Duplicate Training Comparison
One concern we had during the addition of the HP Channel was whether results would differ considerably between training runs. To test this, we performed training and evaluation twice. The resulting evaluations did not differ more than 1.8% in terms of their total number of errors.
Runtime
We evaluated runtime using the DeepVariant PacBio case study. The addition of the haplotype channel does not have a significant effect on runtime.
Stage | Baseline (minutes) | –use_hp_information |
---|---|---|
make_examples | 113m | 116m |
call_variants | 218m | 222m |
postprocess_variants (with gVCF) | 73m | 69m |
total | 404m = 6.7 hours | 407m = 6.7 hours |
Conclusion
Here we have demonstrated that the addition of a haplotype channel improves the accuracy of variant calling on PacBio HiFi data. These improvements have been integrated as part of the DeepVariant 1.1 release. See the PacBio HiFi case study for details on how to call variants using haplotype information.

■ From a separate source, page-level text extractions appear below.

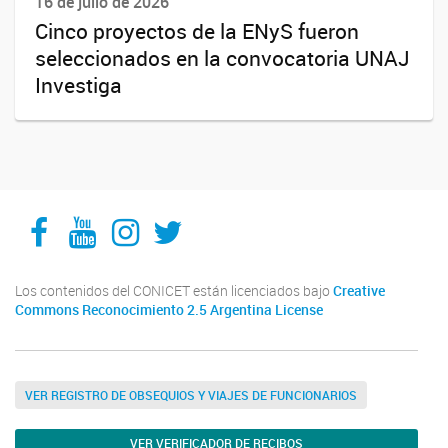
16 de julio de 2026
Cinco proyectos de la ENyS fueron
seleccionados en la convocatoria UNAJ
Investiga
Facebook
YouTube
Instagram
Twitter
Los contenidos del CONICET están licenciados bajo
Creative
Commons Reconocimiento 2.5 Argentina License
VER REGISTRO DE OBSEQUIOS Y VIAJES DE FUNCIONARIOS
VER VERIFICADOR DE RECIBOS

This work is an example of how we can improve accuracy of analysis methods by using domain intuition about a problem and representing that information in a manner that a neural network can learn. Looking forward, we will investigate additional signals including mapping percent and base quality of long reads to see whether additional new channels lead to further improvements in accuracy. We look forward to continuing to improve the accuracy of DeepVariant for our users in future releases.